Empowering Half the Sky: Celebrating Women's Equality Day in the US Air Force

  • Published
  • By Col. Valarie Long
  • 501st Combat Support Wing

In an Air Force that celebrates diversity and values inclusion, Women's Equality Day stands as a poignant reminder of the ongoing struggle for parity. This day, observed annually on August 26th, not only commemorates the passage of the 19th Amendment but also serves as a rallying call to recognize and address the multifaceted challenges that women continue to face in their pursuit of equal rights and opportunities.

When I embarked on my Air Force journey in 1993, I arrived at the Air Force Academy completely unaware of the path that had been forged at that institution since 1976 when the first women entered.  The first class with women had graduated only 13 years before I got there, yet it felt like we’d been there forever.  I don’t speak for all women, but I know that when I joined, I didn’t even have the vocabulary to begin to describe, let along address, the institutional barriers that limited women’s full participation in the Air Force.  There were so many challenges that remained at that time to create an Air Force that really does provide equal opportunities for women. 

Women in the Air Force in the ‘90s, when I joined, were making great strides toward equal opportunities to lead and fly.    Over the last decade, it’s been inspiring to cheer on and participate in some of the efforts across the Air Force that have led to positive changes.  Changes to parental leave, hair standards, and uniforms are some of the most visible improvements, but challenges remain in areas like childcare and support for dual-military and dual-working families, among other areas. 

I’ll leave you with three thoughts as we celebrate Women’s Equality Day this year.  First, Women’s Equality in the Air Force is not only a women’s issue, but it’s a men’s issue too.  Men's support for women's equality is a demonstration of solidarity and wingmanship.  Recognizing and advocating for gender equality showcases a commitment to social justice, and men's involvement in these efforts adds a powerful voice to the cause.

Second, creating equality for women in the Air Force requires institutional change, which is difficult but fully worthwhile.  Working from the inside to make any sort of change takes time and usually takes thick skin.  I’ve learned that, in the Air Force, you can make the most progress on an issue by demonstrating how the change we need will enhance force readiness and mission accomplishment. 

Finally, women’s equality creates stronger teams. When women have an equal voice, teams benefit from the richness of different viewpoints, which can lead to more innovative solutions, better decision-making, and a broader understanding of complex issues. Women also often bring different problem-solving strategies and communication styles, which can lead to more holistic and comprehensive solutions.  
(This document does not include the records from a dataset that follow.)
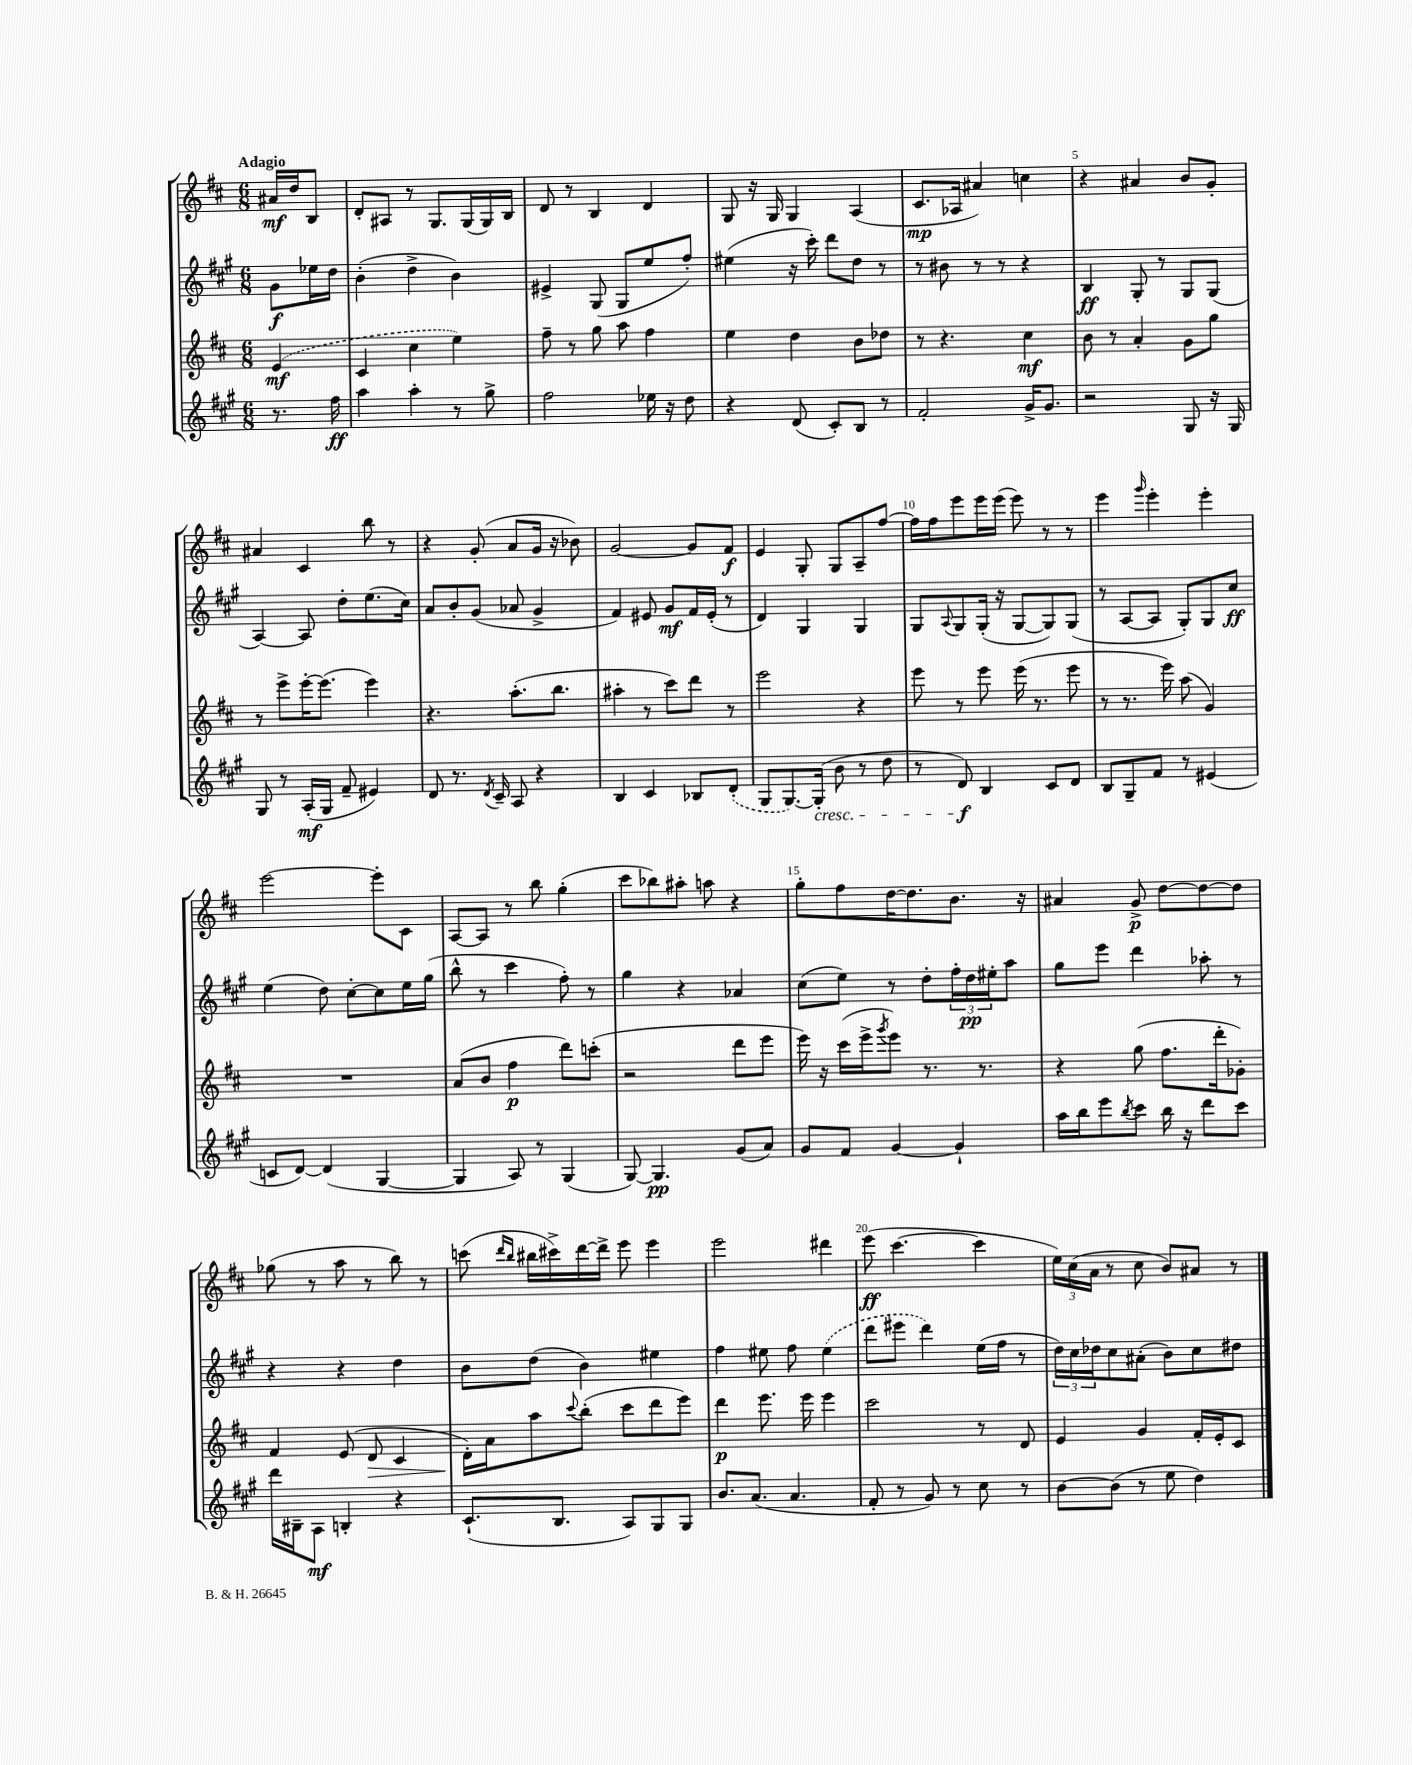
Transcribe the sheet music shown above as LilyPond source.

<<
\new StaffGroup <<
\new Staff = "s0" {
    \clef treble \key d \major \numericTimeSignature \time 6/8 \partial 4 \tempo "Adagio"
    ais'16\mf d''16 b8 |
    d'8-. ais8 r8 g8. g16( g16) b16 |
    d'8 r8 b4 d'4 |
    g8 r16 g16 g4 a4( |
    cis'8.\mp aes16 ais'4) c''4 |
    r4 ais'4 b'8 g'8-. |
    ais'4 cis'4 b''8 r8 |
    r4 g'8-.( a'8 g'16 r16 bes'8) |
    g'2~ g'8 fis'8\f |
    e'4 g8-. g8 a8-- fis''8~ |
    fis''16 fis''16 e'''8 e'''16 e'''16( e'''8) r8 r8 |
    e'''4 \grace { g'''16 } e'''4-. e'''4-. |
    e'''2~ e'''8-. cis'8 |
    a8~ a8 r8 b''8 g''4-.( |
    cis'''8 bes''8) ais''8-. a''8 r4 |
    g''8-. fis''8 d''16~ d''8. b'8. r16 |
    ais'4 g'8->\p d''8~ d''8~ d''8 |
    ges''8( r8 a''8 r8 b''8) r8 |
    c'''8( \grace { d'''16 b''16 } bis''16 cis'''16->) d'''16~ d'''16-> e'''8 e'''4 |
    e'''2 dis'''4 |
    e'''8\ff( cis'''4.~ cis'''4 |
    \tuplet 3/2 { e''16) cis''16( a'16 } r8 cis''8 b'8) ais'8 r8 \bar "|." |
}
\new Staff = "s1" {
    \clef treble \key a \major \numericTimeSignature \time 6/8 \partial 4
    gis'8\f ees''16 d''16 |
    b'4-.( d''4-> b'4) |
    eis'4-> gis8( gis8 e''8 fis''8-.) |
    eis''4( r16 cis'''16-.) d'''8 d''8 r8 |
    r8 bis'8 r8 r8 r4 |
    b4\ff gis8-. r8 gis8 gis8( |
    a4~) a8 d''8-. e''8.( cis''16) |
    a'8 b'8-. gis'8( aes'8 gis'4-> |
    fis'4) eis'8 gis'8\mf fis'16 eis'16-.( r8 |
    d'4) gis4 gis4 |
    gis8 \appoggiatura { a8 } gis8 gis16-.( r16 gis8~ gis8) gis8( |
    r8 a8~ a8 gis8-.) gis8 cis''8\ff |
    e''4( d''8) cis''8~-. cis''8 e''16 gis''16( |
    b''8-^ r8 cis'''4 fis''8-.) r8 |
    gis''4 r4 aes'4 |
    cis''8( e''8) r8 d''8-. \tuplet 3/2 { fis''16-. d''16\pp eis''16-. } a''8 |
    gis''8 e'''8 d'''4 aes''8-. r8 |
    r4 r4 d''4 |
    b'8 d''8( b'4) eis''4 |
    fis''4 eis''8 fis''8 \once \slurDashed eis''4( |
    d'''8 eis'''8 d'''4) e''16( fis''16 r8 |
    \tuplet 3/2 { d''16) cis''16 des''16 } cis''8 ais'8-.( b'8) cis''8 dis''8 \bar "|." |
}
\new Staff = "s2" {
    \clef treble \key d \major \numericTimeSignature \time 6/8 \partial 4
    \once \slurDashed e'4\mf( |
    cis'4 cis''4 e''4) |
    fis''8-- r8 g''8 a''8 fis''4 |
    e''4 d''4 b'8 des''8 |
    r8 r4. cis''4\mf |
    b'8 r8 a'4-. g'8 g''8 |
    r8 e'''8-> e'''16~-. e'''8.( e'''4) |
    r4. a''8.-.( b''8. |
    ais''4-. r8 cis'''8) d'''8 r8 |
    e'''2 r4 |
    e'''8 r8 e'''8 e'''16( r8. e'''8 |
    r8 r8. e'''16) a''8( g'4) |
    R2. |
    a'8( b'8 fis''4\p d'''8) c'''8-.( |
    r2 d'''8 e'''8 |
    e'''16) r16 cis'''16( e'''16-> \acciaccatura { g'''8 } e'''8) r8. r8. |
    r4 g''8( fis''8. d'''16-. ges'8-.) |
    fis'4 e'8( d'8\> cis'4 |
    d'16-.\!) a'16 a''8 \appoggiatura { cis'''8 } b''8-.( cis'''8 d'''8 e'''8) |
    d'''4\p e'''8. e'''16 e'''4 |
    cis'''2 r8 d'8 |
    e'4 g'4 fis'16-. e'16-. cis'8 \bar "|." |
}
\new Staff = "s3" {
    \clef treble \key a \major \numericTimeSignature \time 6/8 \partial 4
    r8. fis''16\ff |
    a''4 a''4-. r8 gis''8-> |
    fis''2 ees''16 r16 d''8 |
    r4 d'8( cis'8-.) b8 r8 |
    fis'2-. gis'16-> gis'8. |
    r2 gis8 r16 gis16 |
    gis8 r8 a16-.\mf( gis16 fis'8-- eis'4) |
    d'8 r8. \acciaccatura { d'8 } cis'16-- a8 r4 |
    b4 cis'4 bes8 \once \slurDashed d'8-.( |
    gis8 gis8.~) gis16-.\cresc( b'8 r8 d''8 |
    r8 d'8\f\!) b4 cis'8 d'8 |
    b8 gis8-- fis'8 r8 eis'4( |
    c'8 d'8~) d'4( gis4~ |
    gis4 a8) r8 gis4( |
    gis8~) gis4.\pp gis'8( a'8) |
    gis'8 fis'8 gis'4~ gis'4-! |
    a''16 b''16 e'''8 \acciaccatura { b''8 } cis'''8 b''16 r16 d'''8 cis'''8 |
    d'''16 bis16-- a8\mf b4-. r4 |
    cis'8.-!( b8. a8) gis8 gis8 |
    b'8. a'8.( a'4. |
    fis'8-. r8 gis'8) r8 cis''8 r8 |
    b'8~ b'8( r8 e''8 d''4) \bar "|." |
}
>>
>>
\layout { \context { \Score \override BarNumber.break-visibility = ##(#f #t #t) barNumberVisibility = #(every-nth-bar-number-visible 5) } }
As we commemorate Women’s Equality Day, it becomes clear that the road to full equality remains both challenging and necessary. While victories in areas such as parental leave, uniform standards, and opportunities for leadership are cause for celebration, the mission to achieve comprehensive gender equality requires unflagging commitment and institutional change. Men's steadfast support, alongside the dedication of women within the Air Force, underscores the collective aspiration for a force that is truly diverse, inclusive, and reflective of the values it upholds. By embracing these challenges and striving for equality, the Air Force not only strengthens its operational readiness but also fulfills its promise of honoring and empowering all who serve.